1. Use the mask you have. If what you have is a bandana, tie it around your nose and mouth like an old-time bandito or The Man With No Name. Folding it into a semblance of a surgical mask as the CDC suggests (https://www.cdc.gov/coronavirus/2019-ncov/prevent-getting-sick/diy-cloth-face-coverings.html) seems unnecessarily frivolous, but if you want to—or are told by your boss—to follow the official line, make it so. The important thing is to cover both nose and mouth, and to seal it as much as possible to prevent aerosols from entering from above or below around the mask. This includes aerosols that settle on your clothing and are re-disturbed, so that may be one (minor) advantage of using the folded surgical-style bandana instead of the bandito mask. Any more sophisticated mask short of a full-face respirator is at best slightly better, as long as you follow that guidance.
2. Practice good hygiene. Wash your hands frequently with soap and warm water, or use an alcohol based sanitizer with at least 60% alcohol. Scrub thoroughly with at least 20-30 seconds contact with either water or sanitizer. This is true even if you glove up for handling of potentially contaminated materials.
3. This is the first thing that I don’t see being said anywhere else. The mask will inhibit risk from aerosols that are around you as you move about. The aerosols will settle on the mask—and on your face and head above it, and your body and clothing below it. When removing the mask, be careful not to touch it with your hands, then wash your hands and face thoroughly at the first opportunity.

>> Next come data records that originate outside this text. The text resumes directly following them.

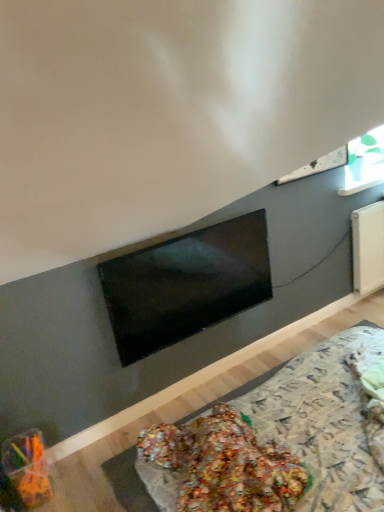
Question: In the image, is translucent plastic container at lower left on the left side or the right side of matte black tv at center?

Choices:
 (A) left
 (B) right

Answer: (A)

Question: Considering their positions, is translucent plastic container at lower left located in front of or behind matte black tv at center?

Choices:
 (A) front
 (B) behind

Answer: (A)

Question: Considering the real-world distances, which object is farthest from the matte black tv at center?

Choices:
 (A) translucent plastic container at lower left
 (B) transparent glass window at upper right

Answer: (B)

Question: Estimate the real-world distances between objects in this image. Which object is farther from the translucent plastic container at lower left?

Choices:
 (A) transparent glass window at upper right
 (B) matte black tv at center

Answer: (A)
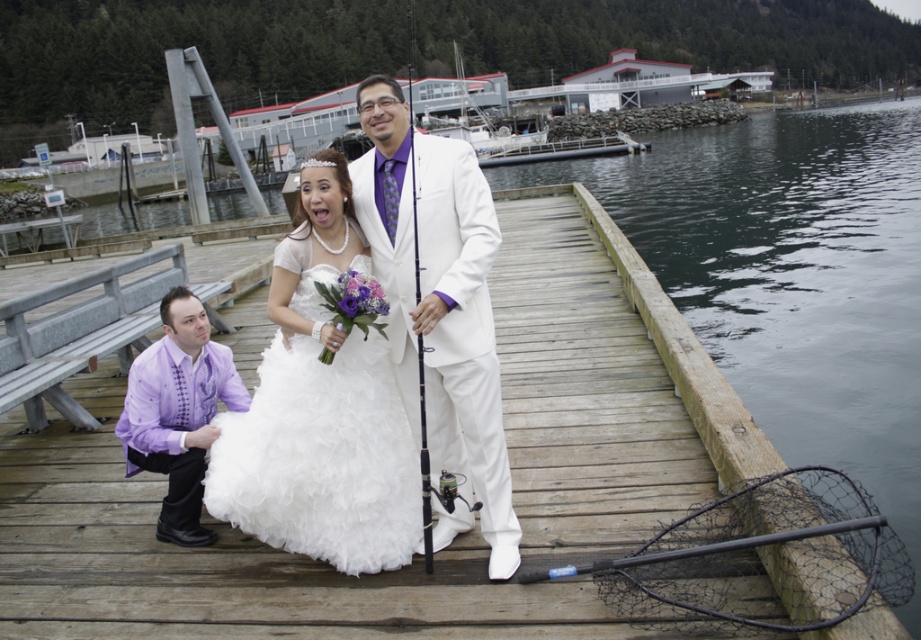
You are a photographer trying to capture a photo of the white satin dress at center and the black matte fishing pole at center. Based on their positions, which object is closer to the water surface?

The white satin dress at center is located below the black matte fishing pole at center, so the white satin dress at center is closer to the water surface.

You are a photographer trying to capture a closeup of the purple satin shirt at lower left and the black matte fishing pole at center. Which object should you zoom in on first if you want to focus on the thinner one?

The purple satin shirt at lower left is thinner than the black matte fishing pole at center, so you should focus on the purple satin shirt at lower left first.

You are standing on the wooden dock and want to hand the black matte fishing pole at center to the person wearing the purple satin shirt at lower left. Based on their positions, which direction should you move the fishing pole to reach them?

The purple satin shirt at lower left is to the right of the black matte fishing pole at center, so you should move the fishing pole to the right to reach the person wearing the purple satin shirt at lower left.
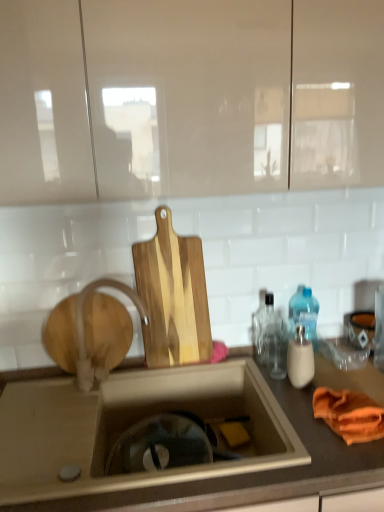
At what (x,y) coordinates should I click in order to perform the action: click on vacant point to the left of translucent glass bottle at right, positioned as the third bottle in back-to-front order. Please return your answer as a coordinate pair (x, y). Looking at the image, I should click on (263, 382).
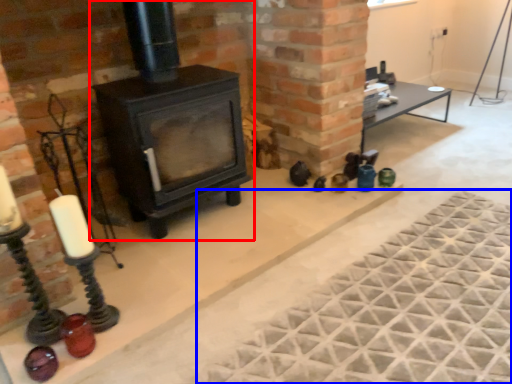
Question: Which point is further to the camera, wood burning stove (highlighted by a red box) or mat (highlighted by a blue box)?

Choices:
 (A) wood burning stove
 (B) mat

Answer: (A)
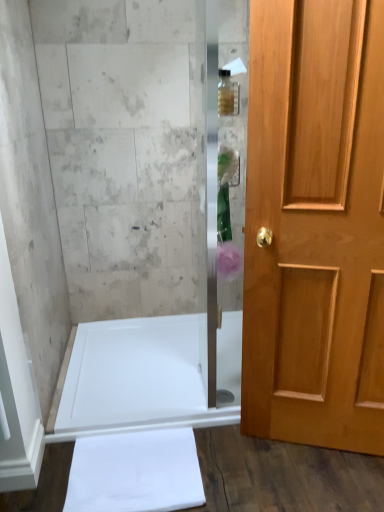
Question: Relative to translucent glass bottle at upper center, is white glossy bathtub at lower left in front or behind?

Choices:
 (A) front
 (B) behind

Answer: (B)

Question: Considering the positions of white glossy bathtub at lower left and translucent glass bottle at upper center in the image, is white glossy bathtub at lower left bigger or smaller than translucent glass bottle at upper center?

Choices:
 (A) big
 (B) small

Answer: (A)

Question: Estimate the real-world distances between objects in this image. Which object is farther from the white glossy bathtub at lower left?

Choices:
 (A) translucent pink flower at center
 (B) light brown wooden door at right
 (C) translucent glass bottle at upper center

Answer: (C)

Question: Which object is positioned closest to the light brown wooden door at right?

Choices:
 (A) white glossy bathtub at lower left
 (B) translucent glass bottle at upper center
 (C) translucent pink flower at center

Answer: (C)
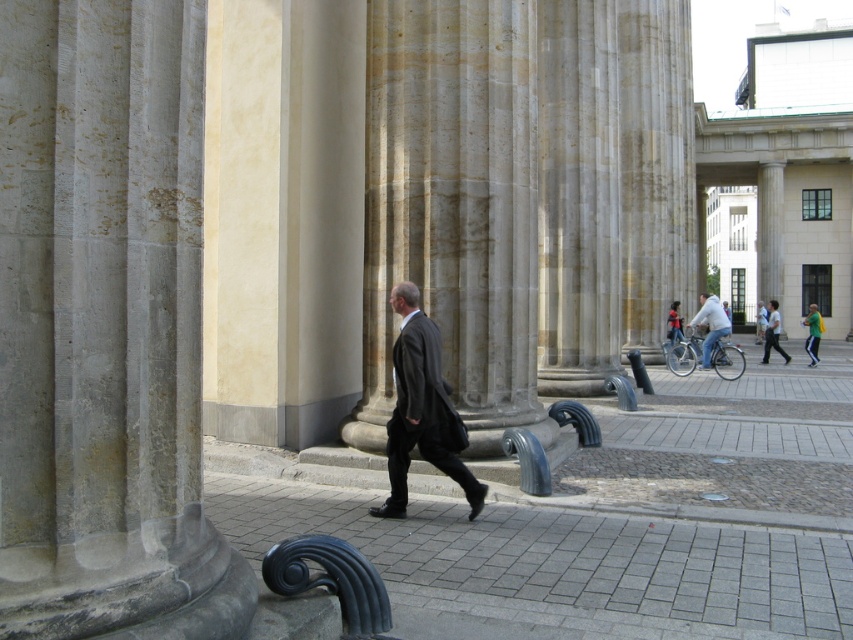
You are a photographer trying to capture a photo of the light blue shirt at center and the gray concrete pavement at center in the same frame. Based on their sizes, which object should you focus on first to ensure both are in focus?

The gray concrete pavement at center is smaller in width than the light blue shirt at center, so you should focus on the light blue shirt at center first to ensure both are in focus.

You are standing in the plaza and see the gray stone column at center and the dark gray suit at center. From your perspective, which object is positioned to the left?

The gray stone column at center is to the left of the dark gray suit at center.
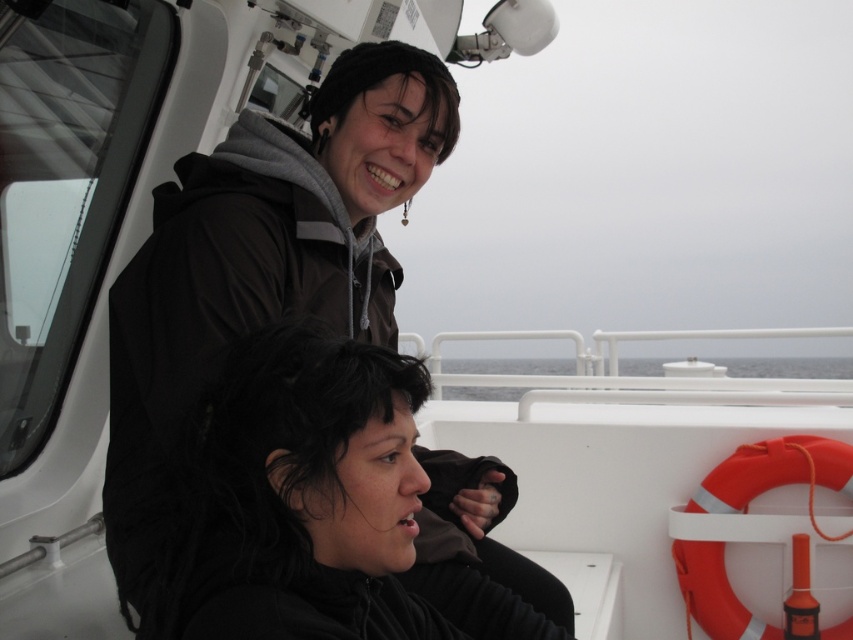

4. If you want to go for the full treatment—particularly if you think you might have been exposed, or are in a high risk group—remove your outer clothing as quickly as possible after contamination, place it in a bag where it won’t recontaminate anything, and wash as soon as possible. Spray your shoes with a non-bleach decontaminant (to prevent discoloration or destruction). Spray down or wipe down any furniture, etc. that was in contact with the clothing. Then shower thoroughly, and shower again (and again) after contacting anything that possibly has been exposed to virus-containing aerosols. Note that a lot of people with extreme pollen allergies do this on a routine basis. Think of Meryl Streep’s character in Silkwood, whenever they get a radioactive material detection when she leaves the plant. And I also suggest, as both information and cautionary tale, the story of a nursing home norovirus infection at https://accordingtohoyt.com/2020/02/19/breaking-out-a-guest-post-by-helen-miller-rn/.
I assume that the WHO and CDC are aware of their own research. So why did they wait almost two months before publishing recommendations about wearing masks, while insisting up to that point that the wearing of masks by the public would not help? How many people have died because the US medical community willfully denied the effectiveness of the measures that South Korea and Japan have used?